First, there is nothing more frightening than imagining how our civilized society devolves into chaos and disorder during a prolonged electricity outage. I don’t know how long an outage might last before things get out of control, but I imagine it won't be too many days. I hope we never experience anything close to that, but I am prepared for frequent and shorter outages. If you have the means, I strongly suggest making similar investments as I have, as it is worth the peace of mind, especially after reading this article, the DOE’s report, and/or Meredith Anguin’s book.
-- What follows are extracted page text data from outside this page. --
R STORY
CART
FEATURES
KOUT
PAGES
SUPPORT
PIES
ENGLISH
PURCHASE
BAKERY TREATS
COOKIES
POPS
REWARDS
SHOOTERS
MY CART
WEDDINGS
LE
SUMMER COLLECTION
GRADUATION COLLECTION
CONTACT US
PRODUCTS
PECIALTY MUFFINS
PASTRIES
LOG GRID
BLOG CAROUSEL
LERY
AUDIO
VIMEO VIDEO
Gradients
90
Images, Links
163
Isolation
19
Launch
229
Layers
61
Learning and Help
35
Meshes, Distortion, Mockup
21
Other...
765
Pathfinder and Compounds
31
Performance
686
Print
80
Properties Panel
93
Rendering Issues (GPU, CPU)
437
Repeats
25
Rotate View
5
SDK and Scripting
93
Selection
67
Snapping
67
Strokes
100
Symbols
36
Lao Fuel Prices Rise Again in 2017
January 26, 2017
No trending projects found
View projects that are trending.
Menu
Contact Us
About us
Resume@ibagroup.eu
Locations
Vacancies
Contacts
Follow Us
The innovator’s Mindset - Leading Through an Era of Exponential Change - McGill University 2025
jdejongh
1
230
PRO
Second, now that this issue is being recognized as an urgent and dire situation, significant investments will be made to avoid and prevent these potential negative outcomes, and that means there is money to be made. This is why number nine has been part of the investment themes to which I subscribe:
Overweight cash and short-term U.S. T-bills for optionality, given expected INCREASING volatility related to the remaining list below.
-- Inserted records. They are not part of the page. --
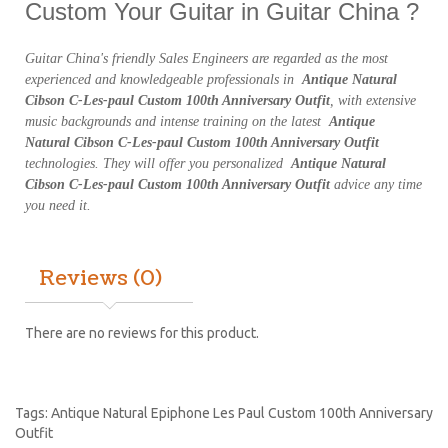
Custom Your Guitar in Guitar China ?
Guitar China's friendly Sales Engineers are regarded as the most
experienced and knowledgeable professionals in
Antique Natural
Cibson C-Les-paul Custom 100th Anniversary Outfit
, with extensive
music backgrounds and intense training on the latest
Antique
Natural Cibson C-Les-paul Custom 100th Anniversary Outfit
technologies. They will offer you personalized
Antique Natural
Cibson C-Les-paul Custom 100th Anniversary Outfit
advice any time
you need it.
Reviews (0)
There are no reviews for this product.
Tags:
Antique Natural Epiphone Les Paul Custom 100th Anniversary
Outfit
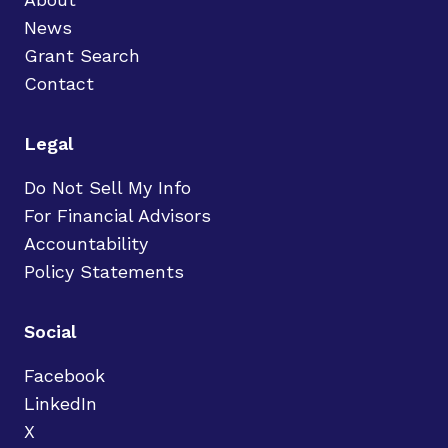
News
Grant Search
Contact
Legal
Do Not Sell My Info
For Financial Advisors
Accountability
Policy Statements
Social
Facebook
LinkedIn
X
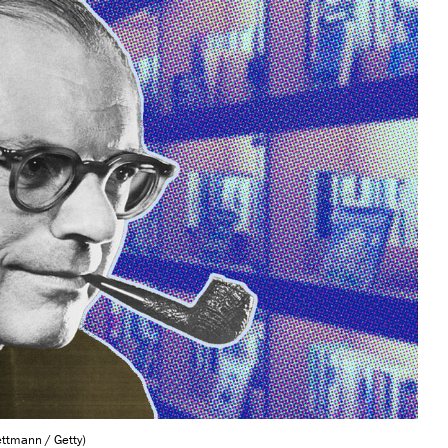
ttmann / Getty)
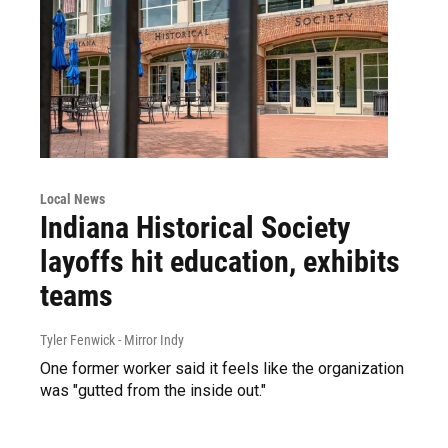
Local News
Indiana Historical Society
layoffs hit education, exhibits
teams
Tyler Fenwick - Mirror Indy
One former worker said it feels like the organization
was "gutted from the inside out."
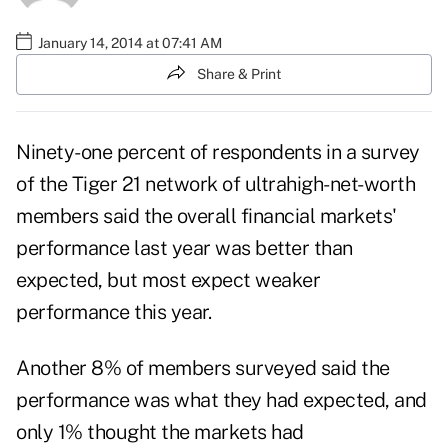
January 14, 2014 at 07:41 AM
Share & Print
Ninety-one percent of respondents in a survey
of the Tiger 21 network of ultrahigh-net-worth
members said the overall financial markets'
performance last year was better than
expected, but most expect weaker
performance this year.
Another 8% of members surveyed said the
performance was what they had expected, and
only 1% thought the markets had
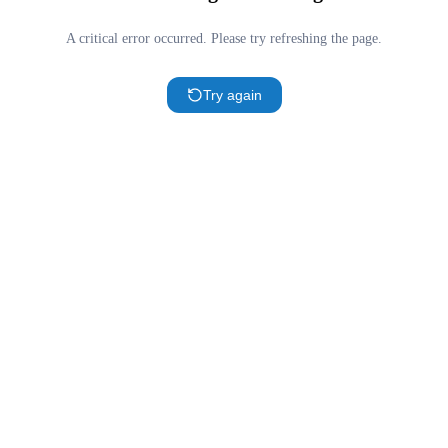
A critical error occurred. Please try refreshing the page.
Try again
Bullish gold and gold miner equities
Bullish Bitcoin
Bullish oil and oil-related equities
Bullish natural gas and related equities
Bullish uranium and related equities
Bullish industrial-associated commodities and equities
Bullish agricultural-associated commodities and equities
Bullish industrial and primarily electrical infrastructure equities
Bearish long-dated U.S. and other Western sovereign bonds
NOTE: Real estate is also a real, tangible, hard asset that I believe in and invest in. I think land and productive real estate directly related to any of the themes above are wise investments.
Please note that this is not investment advice or a recommendation to buy or sell securities or investment products. Everything written and said is for informational purposes only, and you should do your own research and due diligence. It is recommended that you consult with an investment advisor before making any investments or changes to your investments based on the information provided by The X Project.